Mobile TeleSystems
(MBT) announced results for the second quarter with reported earnings of $1.49 per ADR beating the Zacks Consensus Estimate of 85 cents. Eastern Europe’s largest cellular operator reported revenue of $2 billion, down 23.3% year over year, hurt by the macroeconomic volatility across its markets. Net income dipped 14.6% from the year-ago quarter to $563 million on lower revenue, higher interest expenses and increased handset costs.

On a geographic basis, revenue rose 7% year over year in Russia, 4% in Uzbekistan, 35% in Turkmenistan and 3% in Armenia, while sales declined 8% in Ukraine.

Mobile TeleSystems added approximately 2.8 million customers in the quarter (up sequentially), primarily driven by a 2.3 million net subscriber growth in Russia. This was marginally offset by 155,000 subscriber losses in Ukraine. At the end of the second quarter, the company served approximately 99.5 million subscribers (67.4 million in Russia), up 9.4% year over year.

In Russia, quarterly churn (customer switch) fell to 6.9% sequentially, while increasing on a year-over-year basis. Russian ARPU (average revenue per user) climbed sequentially while decreasing from the year-ago quarter. Churn in Ukraine declined both sequentially and on a year-over-year basis but rose in Uzbekistan. ARPU in Ukraine grew sequentially despite falling from the year-earlier period.

Mobile TeleSystems maintained its leadership in most markets during the quarter. On a sequential basis, its market share in Russia and Armenia remained stable at 34% and 81%, respectively. The company gained market share in Ukraine (up 1% to 33%) while losing in Uzbekistan (down 1% to 45%) and Turkmenistan (down 2% to 85%).

During the first half of 2009, the company generated free cash flow of $109.2 million, down significantly from the $1 billion registered a year ago, due to higher capital expenditure. Mobile TeleSystems exited the quarter with approximately $1.6 billion in cash and cash equivalents and $4.6 billion in total debt.

Mobile TeleSystems is expanding its 3G network footprint through commercial service launches in selected cities of Russia and surrounding countries.

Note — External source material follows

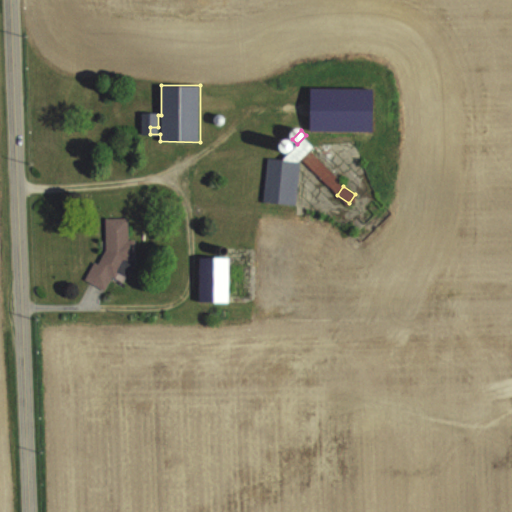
[(128,217),(103,218),(104,263),(88,263),(88,286),(108,285),(108,279),(129,279),(128,217)]
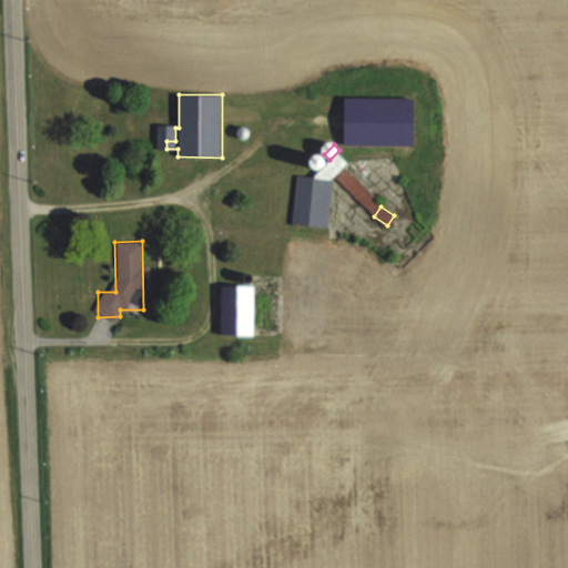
[(256,285),(222,285),(222,336),(256,336),(256,285)]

It has launched 3G services in the three biggest Armenian cities and recently deployed the first phase of its 3G network in Moscow.

The company plans to spend up to $1.6 billion for upgrading 3G networks in Russia through 2011 to provide high-speed data transfer services to its customers. In order to meet the financing requirements associated with its aggressive network rollout plan, Mobile TeleSystems has secured a loan of €413 million ($578.2 million) from three international lenders. It expects to earn an additional $2.5 billion in sales from 3G services by 2011, including $2 billion from Russia alone.

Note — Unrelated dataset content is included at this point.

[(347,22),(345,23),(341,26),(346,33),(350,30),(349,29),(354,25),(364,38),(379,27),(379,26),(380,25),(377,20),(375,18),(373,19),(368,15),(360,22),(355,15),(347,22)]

Moreover, the company is aggressively pursuing acquisitions and strategic partnerships to strengthen its “mono-brand” mobile retail network while implementing cost optimization programs to lower operating expenses. To strengthen its retail distribution network, Mobile TeleSystems bought Russia-based retail chains Eldorado and Telefon.Ru. The mono-brand retail initiative is expected to provide the company with a competitive edge over rival VimpelCom (VIP), which has acquired approximately 50% of the multi-brand mobile retailer Euroset.

While we see expansion of the 3G network as a key growth driver, related costs to support network deployments and promotional initiatives may tighten free cash flow and margins in 2009. Moreover, increasing competition, foreign exchange exposure, regulatory challenges and market risk in Russia warrant a cautious view on the stock.